Exercise:
According to the passage about ORCA below, how many of the organization's staff have served time?

Extracted text:
************

It’s not uncommon for people who Thornton served time with to wander through ORCA’s doors. Purposefully, his office walls are made of glass. He wants people to see him — the same person they maybe sat next to at Lorton — working in a professional setting. And it’s not just him; by design, most of ORCA’s staff have served time. “We want people to see how, with hard work, people turned their life around,” Thornton says. “They might say, ‘it’s impossible,’ and we can say, ‘oh yes, you can. I did it.’”

Is the ex-offender now homeless? Thornton can tell him that he, too, has had his hand in a trashcan. He, too, knows what it means to be hungry, to feel like a ghost in his own city. Then, he says, “it becomes a different conversation.”

The value of that kind of demonstrable hope cannot be measured. The Urban Institute’s surveys found that most people are quite optimistic about their chances of succeeding once they are released, Fontaine says. But when one challenge piles on another, the disappointment can feel catastrophic. Having staff with lived experience in prisons helps people coming home to feel motivated and connected.

************

Provided data:
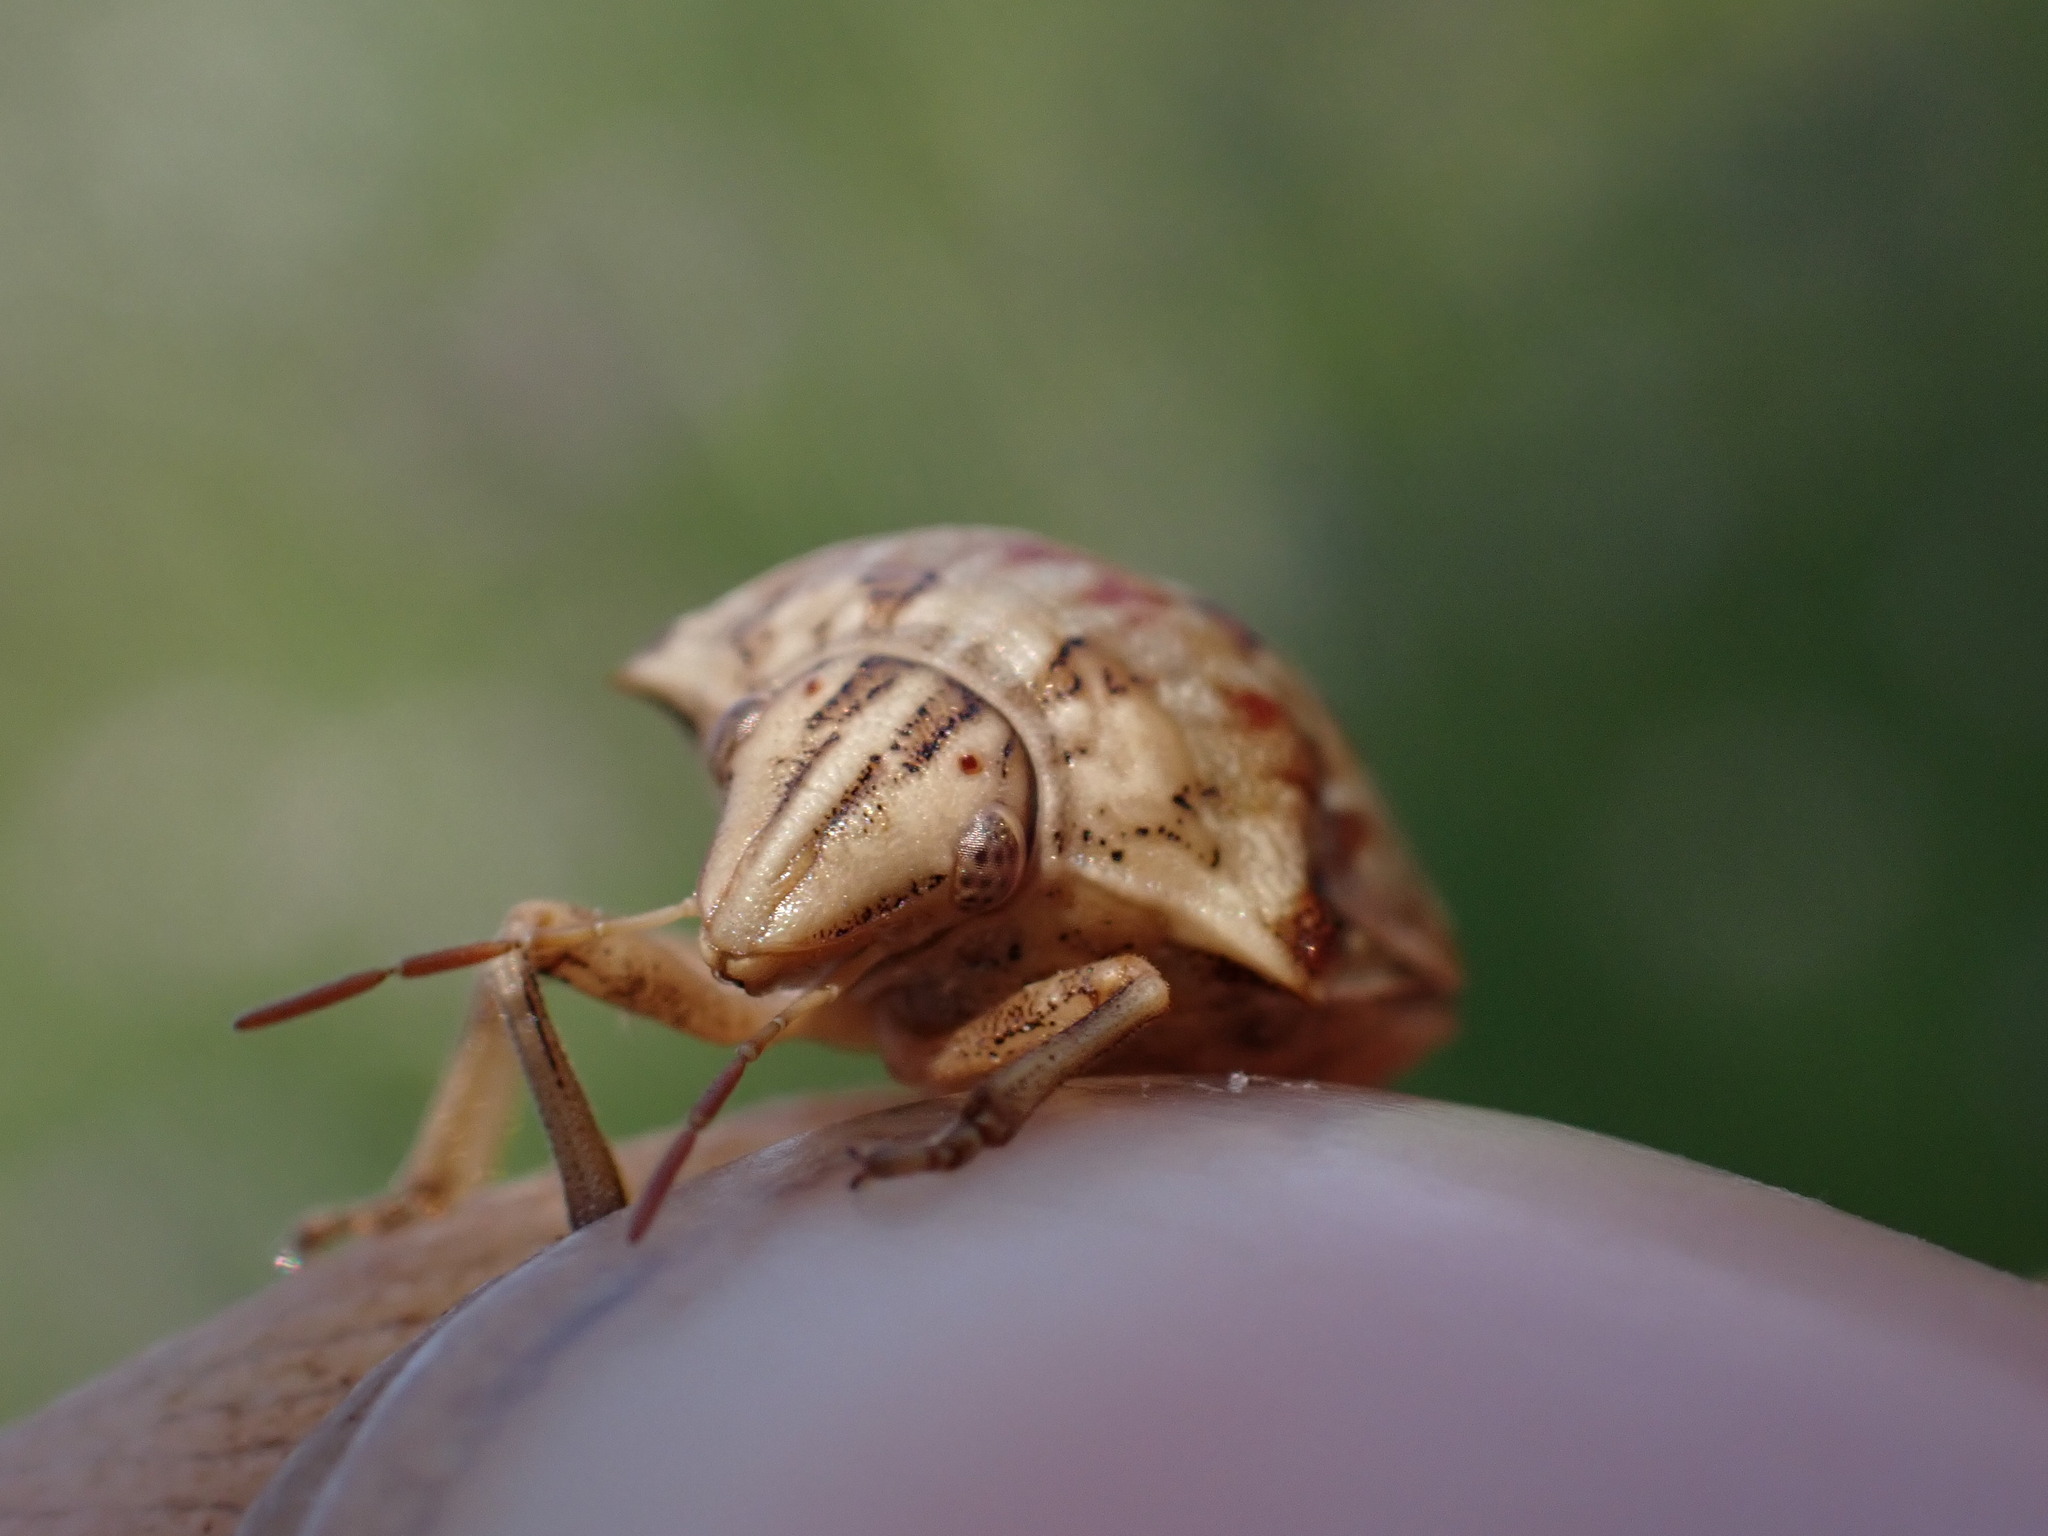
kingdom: Animalia
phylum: Arthropoda
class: Insecta
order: Hemiptera
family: Scutelleridae
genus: Odontotarsus
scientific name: Odontotarsus robustus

************

Correct result:
Most of ORCA's staff have served time.